Results and discussion:
Interpretation of hyperspectral data: The results showed that the spectra of the shell, the whole kernel and the internal part of the kernel have different patterns. The internal part of thekernel had 2 peaks at 630 nm and 690 nm, while the shell and the whole kernel had 1 peak at 670 nm and 720 nm, respectively and the peak of the whole kernel was sharper than that of the shell. The highest and lowest intensities were for the internal part of the kernel and the whole kernel, respectively. The spectral slope of the internal part is higher than that of the shell and the whole kernel at 500-700 nm.

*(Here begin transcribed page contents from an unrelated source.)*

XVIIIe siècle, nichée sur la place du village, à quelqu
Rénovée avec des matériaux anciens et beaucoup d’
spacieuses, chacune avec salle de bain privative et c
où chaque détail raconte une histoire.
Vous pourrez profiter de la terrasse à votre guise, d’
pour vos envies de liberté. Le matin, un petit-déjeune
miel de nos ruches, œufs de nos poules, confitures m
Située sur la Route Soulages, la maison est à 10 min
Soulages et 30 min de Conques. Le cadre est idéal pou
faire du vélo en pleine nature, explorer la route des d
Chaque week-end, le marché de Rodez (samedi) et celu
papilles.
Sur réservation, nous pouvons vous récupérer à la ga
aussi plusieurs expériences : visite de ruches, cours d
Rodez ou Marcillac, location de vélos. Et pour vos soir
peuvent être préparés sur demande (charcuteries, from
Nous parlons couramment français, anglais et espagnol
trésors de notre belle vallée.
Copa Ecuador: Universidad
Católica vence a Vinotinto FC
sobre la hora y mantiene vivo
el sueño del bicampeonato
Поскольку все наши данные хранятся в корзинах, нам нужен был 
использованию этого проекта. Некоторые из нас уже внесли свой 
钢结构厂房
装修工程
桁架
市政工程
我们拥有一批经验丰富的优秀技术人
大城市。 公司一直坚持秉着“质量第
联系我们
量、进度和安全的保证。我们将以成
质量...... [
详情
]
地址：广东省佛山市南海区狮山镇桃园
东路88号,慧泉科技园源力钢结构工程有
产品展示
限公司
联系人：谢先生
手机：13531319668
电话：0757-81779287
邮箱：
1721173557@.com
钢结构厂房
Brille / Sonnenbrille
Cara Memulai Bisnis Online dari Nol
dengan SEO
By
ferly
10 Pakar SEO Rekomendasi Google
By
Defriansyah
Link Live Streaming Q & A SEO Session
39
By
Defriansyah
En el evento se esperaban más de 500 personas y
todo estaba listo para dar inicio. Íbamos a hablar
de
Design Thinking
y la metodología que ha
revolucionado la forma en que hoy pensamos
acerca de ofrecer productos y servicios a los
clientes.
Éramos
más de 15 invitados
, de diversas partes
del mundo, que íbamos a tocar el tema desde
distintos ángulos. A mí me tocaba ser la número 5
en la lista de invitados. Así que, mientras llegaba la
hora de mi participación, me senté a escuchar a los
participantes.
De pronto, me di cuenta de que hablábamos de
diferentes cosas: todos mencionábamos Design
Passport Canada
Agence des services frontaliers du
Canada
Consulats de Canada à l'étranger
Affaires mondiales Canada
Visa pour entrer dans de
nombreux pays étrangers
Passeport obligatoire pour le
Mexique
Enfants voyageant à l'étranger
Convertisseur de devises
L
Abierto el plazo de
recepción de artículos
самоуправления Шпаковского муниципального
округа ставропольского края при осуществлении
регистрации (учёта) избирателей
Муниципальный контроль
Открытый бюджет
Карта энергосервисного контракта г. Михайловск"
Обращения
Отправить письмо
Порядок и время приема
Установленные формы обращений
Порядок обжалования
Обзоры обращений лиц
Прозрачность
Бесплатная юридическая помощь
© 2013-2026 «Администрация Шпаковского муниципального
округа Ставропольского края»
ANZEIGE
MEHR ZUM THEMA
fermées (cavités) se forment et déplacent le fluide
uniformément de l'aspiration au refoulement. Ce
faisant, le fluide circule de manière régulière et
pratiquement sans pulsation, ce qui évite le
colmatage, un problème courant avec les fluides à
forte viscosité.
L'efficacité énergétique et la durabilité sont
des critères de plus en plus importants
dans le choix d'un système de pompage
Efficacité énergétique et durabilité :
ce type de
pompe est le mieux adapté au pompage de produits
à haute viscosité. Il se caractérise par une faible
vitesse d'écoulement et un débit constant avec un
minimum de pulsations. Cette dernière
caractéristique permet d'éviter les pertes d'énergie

The effect of different pre-processing techniques and analysis on prediction of pistachio kernels properties: In the absence of pre-processing techniques, low correlation coefficients were observed for prediction of moisture content and hardness. However, with the use of pre-processing techniques, in some models, correlation coefficient and RPD increased and the RMSEP decreased. The results revealed that ANN models would predict moisture content and textural characteristics of roasted pistachio kernels better than PLSR models.
Moisture content: ANN models can predict moisture content of roasted pistachio kernels better than PLSR models. In total, PLSR models showed low RPD and R2. For all samples, RPD was lower than 1.5, indicating that the developed models do not give an accurate prediction for moisture content. The best results with ANN method were achieved using a combination of SNV, wavelet and D1 for predicting moisture content with R2 =0.907 and RMSEP=0.179.
Hardness: The results indicated that ANN models can predict the hardness better than PLSR models. The best results with PLSR models were achieved using a combination of SNV, wavelet and D1 with R2= 0.643, RMSEP=10.78, RDP= 1.48 and 2 PLSR factors. However, due to high RMSEP and low R2 and RPD, it can be mentioned that prediction of hardness values with ANN model was not sufficiently desirable. However it was better than the PLSR models. The best results with ANN models were achieved using a combination of SNV, wavelet and D2 with R2=0.876 and RMSEP=5.216.
Conclusions: The results of this study showed that employing pre-processing methods causesa decrease in prediction error and improves the quality of the models. ANN models could predict moisture content and hardness of roasted pistachio kernels better than the PLSR models.